Problem to solve> Print word for word the first line of the records below and every following line through the one containing "the validation of"; print nothing else.

Records provided>
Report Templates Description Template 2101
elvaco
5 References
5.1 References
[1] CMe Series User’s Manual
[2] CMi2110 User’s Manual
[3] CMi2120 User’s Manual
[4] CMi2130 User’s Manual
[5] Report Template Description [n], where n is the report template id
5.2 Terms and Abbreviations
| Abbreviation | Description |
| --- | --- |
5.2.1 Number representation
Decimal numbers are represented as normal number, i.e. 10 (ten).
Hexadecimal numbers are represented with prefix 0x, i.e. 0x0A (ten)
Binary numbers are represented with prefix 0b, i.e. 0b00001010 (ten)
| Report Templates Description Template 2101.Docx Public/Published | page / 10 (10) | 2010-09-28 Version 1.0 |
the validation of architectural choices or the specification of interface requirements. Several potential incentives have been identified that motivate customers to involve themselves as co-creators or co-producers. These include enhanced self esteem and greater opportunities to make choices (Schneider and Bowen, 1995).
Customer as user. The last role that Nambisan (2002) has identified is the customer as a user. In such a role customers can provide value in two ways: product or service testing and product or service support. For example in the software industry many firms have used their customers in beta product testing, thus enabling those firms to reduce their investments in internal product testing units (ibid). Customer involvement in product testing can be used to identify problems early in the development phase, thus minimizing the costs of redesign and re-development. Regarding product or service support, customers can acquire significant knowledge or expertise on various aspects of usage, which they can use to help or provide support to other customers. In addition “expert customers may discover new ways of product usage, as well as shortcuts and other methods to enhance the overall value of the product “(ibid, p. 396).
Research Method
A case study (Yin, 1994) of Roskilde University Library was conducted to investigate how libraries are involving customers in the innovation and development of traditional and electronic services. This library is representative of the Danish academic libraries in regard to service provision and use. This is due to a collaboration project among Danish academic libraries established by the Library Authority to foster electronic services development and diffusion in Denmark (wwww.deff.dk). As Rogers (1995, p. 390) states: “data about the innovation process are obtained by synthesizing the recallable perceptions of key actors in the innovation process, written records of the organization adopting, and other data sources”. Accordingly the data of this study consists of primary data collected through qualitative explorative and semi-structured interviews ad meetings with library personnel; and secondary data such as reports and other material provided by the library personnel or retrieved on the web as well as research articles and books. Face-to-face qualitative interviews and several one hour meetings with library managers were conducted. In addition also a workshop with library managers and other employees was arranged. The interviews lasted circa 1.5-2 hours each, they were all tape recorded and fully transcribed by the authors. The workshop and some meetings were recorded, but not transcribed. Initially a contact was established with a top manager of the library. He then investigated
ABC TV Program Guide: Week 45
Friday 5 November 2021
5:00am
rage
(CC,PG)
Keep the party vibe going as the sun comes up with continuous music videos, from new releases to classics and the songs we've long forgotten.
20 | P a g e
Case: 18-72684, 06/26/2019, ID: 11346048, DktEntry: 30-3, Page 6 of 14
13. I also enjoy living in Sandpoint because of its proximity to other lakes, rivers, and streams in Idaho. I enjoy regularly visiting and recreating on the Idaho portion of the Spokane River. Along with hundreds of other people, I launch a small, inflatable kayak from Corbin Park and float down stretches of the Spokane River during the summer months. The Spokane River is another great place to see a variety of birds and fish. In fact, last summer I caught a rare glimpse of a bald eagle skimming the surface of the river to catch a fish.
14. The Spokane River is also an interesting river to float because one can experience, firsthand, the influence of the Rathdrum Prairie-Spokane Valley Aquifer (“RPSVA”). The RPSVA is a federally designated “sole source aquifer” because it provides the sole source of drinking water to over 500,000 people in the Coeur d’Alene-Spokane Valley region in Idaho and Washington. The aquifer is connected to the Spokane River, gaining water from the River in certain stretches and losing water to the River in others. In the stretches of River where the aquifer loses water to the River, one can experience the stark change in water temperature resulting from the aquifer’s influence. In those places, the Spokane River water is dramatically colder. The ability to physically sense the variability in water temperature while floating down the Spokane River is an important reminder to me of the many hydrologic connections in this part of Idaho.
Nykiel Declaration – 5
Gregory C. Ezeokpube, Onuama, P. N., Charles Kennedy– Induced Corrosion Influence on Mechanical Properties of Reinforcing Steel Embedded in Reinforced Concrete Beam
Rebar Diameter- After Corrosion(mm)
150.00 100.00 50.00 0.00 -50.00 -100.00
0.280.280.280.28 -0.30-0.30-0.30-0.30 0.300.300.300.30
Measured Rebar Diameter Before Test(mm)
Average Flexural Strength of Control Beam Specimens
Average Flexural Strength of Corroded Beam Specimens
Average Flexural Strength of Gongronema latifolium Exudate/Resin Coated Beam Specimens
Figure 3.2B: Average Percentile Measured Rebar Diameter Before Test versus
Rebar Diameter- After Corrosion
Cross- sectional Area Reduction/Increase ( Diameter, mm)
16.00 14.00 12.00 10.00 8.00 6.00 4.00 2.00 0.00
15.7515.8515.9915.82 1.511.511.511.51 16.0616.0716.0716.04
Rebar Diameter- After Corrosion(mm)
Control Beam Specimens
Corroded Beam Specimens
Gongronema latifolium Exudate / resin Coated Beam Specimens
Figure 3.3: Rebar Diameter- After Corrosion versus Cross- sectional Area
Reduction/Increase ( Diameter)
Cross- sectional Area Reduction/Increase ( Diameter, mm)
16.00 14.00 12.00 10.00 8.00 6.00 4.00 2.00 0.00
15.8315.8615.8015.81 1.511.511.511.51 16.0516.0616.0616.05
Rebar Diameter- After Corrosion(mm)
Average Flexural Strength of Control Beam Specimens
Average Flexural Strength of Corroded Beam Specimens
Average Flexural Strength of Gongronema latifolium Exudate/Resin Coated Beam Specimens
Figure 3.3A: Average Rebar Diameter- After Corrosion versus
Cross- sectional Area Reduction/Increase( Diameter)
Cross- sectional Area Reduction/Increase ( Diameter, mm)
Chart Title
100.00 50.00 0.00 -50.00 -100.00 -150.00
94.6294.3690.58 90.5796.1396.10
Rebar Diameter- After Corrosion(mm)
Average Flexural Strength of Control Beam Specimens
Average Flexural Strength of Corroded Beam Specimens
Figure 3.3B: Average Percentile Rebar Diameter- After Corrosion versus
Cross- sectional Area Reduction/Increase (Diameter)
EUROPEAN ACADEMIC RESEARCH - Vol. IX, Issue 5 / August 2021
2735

Problem solution>
Report Templates Description Template 2101
elvaco
5 References
5.1 References
[1] CMe Series User’s Manual
[2] CMi2110 User’s Manual
[3] CMi2120 User’s Manual
[4] CMi2130 User’s Manual
[5] Report Template Description [n], where n is the report template id
5.2 Terms and Abbreviations
| Abbreviation | Description |
| --- | --- |
5.2.1 Number representation
Decimal numbers are represented as normal number, i.e. 10 (ten).
Hexadecimal numbers are represented with prefix 0x, i.e. 0x0A (ten)
Binary numbers are represented with prefix 0b, i.e. 0b00001010 (ten)
| Report Templates Description Template 2101.Docx Public/Published | page / 10 (10) | 2010-09-28 Version 1.0 |
the validation of architectural choices or the specification of interface requirements. Several potential incentives have been identified that motivate customers to involve themselves as co-creators or co-producers. These include enhanced self esteem and greater opportunities to make choices (Schneider and Bowen, 1995).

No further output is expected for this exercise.